Records from a collection:

------------------------------------------------------------------------

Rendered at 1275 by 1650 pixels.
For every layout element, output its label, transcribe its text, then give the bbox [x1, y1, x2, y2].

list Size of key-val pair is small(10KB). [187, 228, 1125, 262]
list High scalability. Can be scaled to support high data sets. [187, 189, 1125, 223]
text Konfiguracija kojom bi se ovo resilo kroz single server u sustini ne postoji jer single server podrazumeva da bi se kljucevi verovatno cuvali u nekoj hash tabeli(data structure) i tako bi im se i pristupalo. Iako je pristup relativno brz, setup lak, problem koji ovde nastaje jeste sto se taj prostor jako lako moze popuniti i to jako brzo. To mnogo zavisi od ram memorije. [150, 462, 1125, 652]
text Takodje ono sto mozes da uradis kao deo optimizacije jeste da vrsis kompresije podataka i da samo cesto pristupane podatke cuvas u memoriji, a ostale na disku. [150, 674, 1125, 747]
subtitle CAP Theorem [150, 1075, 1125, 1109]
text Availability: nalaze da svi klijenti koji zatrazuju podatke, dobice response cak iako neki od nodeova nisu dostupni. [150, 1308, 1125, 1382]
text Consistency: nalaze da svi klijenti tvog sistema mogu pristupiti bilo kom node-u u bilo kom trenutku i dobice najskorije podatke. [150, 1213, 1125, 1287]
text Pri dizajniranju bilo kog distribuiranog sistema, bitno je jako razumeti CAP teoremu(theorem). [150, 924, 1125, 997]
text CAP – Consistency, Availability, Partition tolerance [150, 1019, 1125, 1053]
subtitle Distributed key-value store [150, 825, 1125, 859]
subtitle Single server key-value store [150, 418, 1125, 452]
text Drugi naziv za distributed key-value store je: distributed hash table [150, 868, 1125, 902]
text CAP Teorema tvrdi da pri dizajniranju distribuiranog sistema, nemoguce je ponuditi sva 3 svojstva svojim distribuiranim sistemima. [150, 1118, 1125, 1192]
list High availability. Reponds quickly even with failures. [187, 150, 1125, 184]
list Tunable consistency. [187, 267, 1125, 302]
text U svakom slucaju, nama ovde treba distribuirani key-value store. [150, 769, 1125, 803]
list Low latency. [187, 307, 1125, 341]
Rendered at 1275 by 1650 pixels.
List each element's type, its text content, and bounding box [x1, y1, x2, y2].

------------------------------------------------------------------------

Say each line again exactly as it appears above.

Rendered at 1275 by 1650 pixels.
For every layout element, output its label, transcribe its text, then give the bbox [x1, y1, x2, y2].

list Size of key-val pair is small(10KB). [187, 228, 1125, 262]
list High scalability. Can be scaled to support high data sets. [187, 189, 1125, 223]
text Konfiguracija kojom bi se ovo resilo kroz single server u sustini ne postoji jer single server podrazumeva da bi se kljucevi verovatno cuvali u nekoj hash tabeli(data structure) i tako bi im se i pristupalo. Iako je pristup relativno brz, setup lak, problem koji ovde nastaje jeste sto se taj prostor jako lako moze popuniti i to jako brzo. To mnogo zavisi od ram memorije. [150, 462, 1125, 652]
text Takodje ono sto mozes da uradis kao deo optimizacije jeste da vrsis kompresije podataka i da samo cesto pristupane podatke cuvas u memoriji, a ostale na disku. [150, 674, 1125, 747]
subtitle CAP Theorem [150, 1075, 1125, 1109]
text Availability: nalaze da svi klijenti koji zatrazuju podatke, dobice response cak iako neki od nodeova nisu dostupni. [150, 1308, 1125, 1382]
text Consistency: nalaze da svi klijenti tvog sistema mogu pristupiti bilo kom node-u u bilo kom trenutku i dobice najskorije podatke. [150, 1213, 1125, 1287]
text Pri dizajniranju bilo kog distribuiranog sistema, bitno je jako razumeti CAP teoremu(theorem). [150, 924, 1125, 997]
text CAP – Consistency, Availability, Partition tolerance [150, 1019, 1125, 1053]
subtitle Distributed key-value store [150, 825, 1125, 859]
subtitle Single server key-value store [150, 418, 1125, 452]
text Drugi naziv za distributed key-value store je: distributed hash table [150, 868, 1125, 902]
text CAP Teorema tvrdi da pri dizajniranju distribuiranog sistema, nemoguce je ponuditi sva 3 svojstva svojim distribuiranim sistemima. [150, 1118, 1125, 1192]
list High availability. Reponds quickly even with failures. [187, 150, 1125, 184]
list Tunable consistency. [187, 267, 1125, 302]
text U svakom slucaju, nama ovde treba distribuirani key-value store. [150, 769, 1125, 803]
list Low latency. [187, 307, 1125, 341]
Rendered at 1275 by 1650 pixels.
List each element's type, its text content, and bounding box [x1, y1, x2, y2].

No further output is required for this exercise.